(What you are asked to do) All of the entries below must be copied out exactly.

───── Available records

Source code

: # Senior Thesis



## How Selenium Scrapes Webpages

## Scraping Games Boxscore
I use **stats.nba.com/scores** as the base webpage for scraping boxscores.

──────────

(Reply to the task)
Source code

: # Senior Thesis



## How Selenium Scrapes Webpages

## Scraping Games Boxscore
I use **stats.nba.com/scores** as the base webpage for scraping boxscores.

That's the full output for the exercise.